> _Consigne_
Rédigez la suite du texte ci-dessous sur la mutinerie de Thiaroye et les grèves au Sénégal, à partir de sa dernière phrase.

> _Texte présenté_
Mutinerie de soldats réprimée dans le sang et mouvements de grève

 Il y eut d’abord la révolte menée par des soldats rescapés de la grande boucherie mondiale qui se soulevèrent contre le non-paiement de leur solde. En effet, immobilisés dans le camp de Thiaroye (banlieue de Dakar) après leur retour au pays, des centaines de soldats qui, en décembre 1944, réclamaient leur pension en s’adressant au "Gouvernement provisoire" présidé par de Gaulle, ne reçurent comme seule réponse que la mitraille de la part de leur commandement. La répression fit, officiellement, 35 morts, 33 blessés et 50 arrestations. Voilà comment les ouvriers et les anciens combattants, qui avaient épaulé les "libérateurs" de la France, furent remerciés par ces derniers, lesquels comptaient d’ailleurs dans leurs rangs des "socialistes" et des "communistes", membres du gouvernement d’alors présidé par le général de Gaulle. C'est là une belle leçon d’"humanisme" et de "fraternité" de la part de la célèbre "Résistance française" vis-à-vis de ses "tirailleurs indigènes" en révolte contre le non versement de leur maigre pension.

Cependant, cette réponse sanglante de la bourgeoisie française aux revendications des mutins ne put empêcher durablement l’éclatement d’autres luttes. En fait une certaine ébullition allait se développer :

"D’abord, les enseignants, du 1er au 7 décembre 1945, les ouvriers de l’industrie, du 3 au 10 décembre, avaient lancé le mouvement. La grève reprit en janvier, toucha de nouveau les métallurgistes, mais aussi les employés de commerce et le personnel auxiliaire du Gouverneur général. Les mesures de réquisition prises par le Gouverneur provoquèrent le 14 janvier 1946, une grève générale décrétée par 27 syndicats. Le travail ne reprit que le 24 janvier pour les fonctionnaires, le 4 février pour les employés de commerce, le 8 février pour les métallurgistes".( El hadj Ibrahima Ndao, Sénégal, histoire des conquêtes démocratiques, les Nouvelles Édit. Africaines, 2003.) En dépit des terribles souffrances subies pendant la guerre, la classe ouvrière recommençait à relever la tête, exprimant ainsi sa révolte contre la misère et l’exploitation.

> _Données extraites_
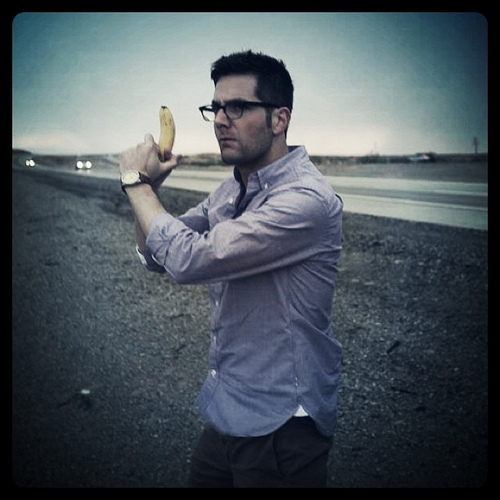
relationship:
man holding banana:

==

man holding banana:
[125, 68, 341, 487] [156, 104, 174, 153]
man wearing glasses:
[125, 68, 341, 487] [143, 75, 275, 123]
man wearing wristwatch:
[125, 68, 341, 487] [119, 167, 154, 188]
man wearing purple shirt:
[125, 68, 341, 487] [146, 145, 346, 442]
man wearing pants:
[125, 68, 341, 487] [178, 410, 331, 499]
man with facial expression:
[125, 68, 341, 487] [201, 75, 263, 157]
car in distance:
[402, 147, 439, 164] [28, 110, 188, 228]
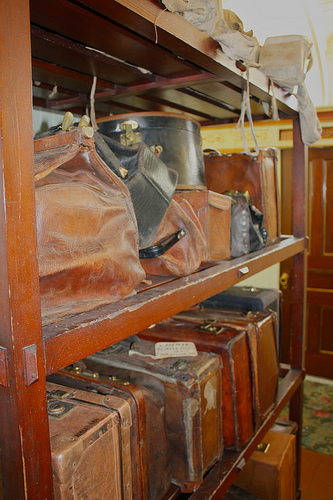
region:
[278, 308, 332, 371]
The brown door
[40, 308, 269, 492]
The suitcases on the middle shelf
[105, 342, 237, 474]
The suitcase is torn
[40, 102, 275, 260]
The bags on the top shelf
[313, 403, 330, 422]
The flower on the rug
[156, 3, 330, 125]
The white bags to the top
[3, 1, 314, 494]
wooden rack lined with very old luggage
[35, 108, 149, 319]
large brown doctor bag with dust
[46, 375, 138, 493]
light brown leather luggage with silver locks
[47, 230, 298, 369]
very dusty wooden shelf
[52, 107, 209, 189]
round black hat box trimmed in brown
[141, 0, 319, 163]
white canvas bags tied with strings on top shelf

> _Réponse attendue_
Mais la reprise de la combativité se faisait dans un nouvel environnement peu favorable à l’autonomie de la classe ouvrière. En effet, le prolétariat de l’AOF de l’après-guerre ne put éviter d’être pris en tenaille entre les tenants de l’idéologie panafricaniste (indépendantistes) et les forces de gauche du capital colonial (SFIO, PCF et syndicats). Mais, malgré cela, la classe ouvrière poursuivit son combat avec beaucoup de pugnacité face aux attaques du capitalisme.

Grève héroïque et victorieuse des cheminots entre octobre 1947 et mars 1948

Au cours de cette période, les cheminots de l’ensemble de l’AOF se mirent en grève pour satisfaire nombre de revendications, dont celle de l'établissement d'une catégorie unique pour l’emploi des Africains et des Européens, et contre le licenciement de 3000 employés.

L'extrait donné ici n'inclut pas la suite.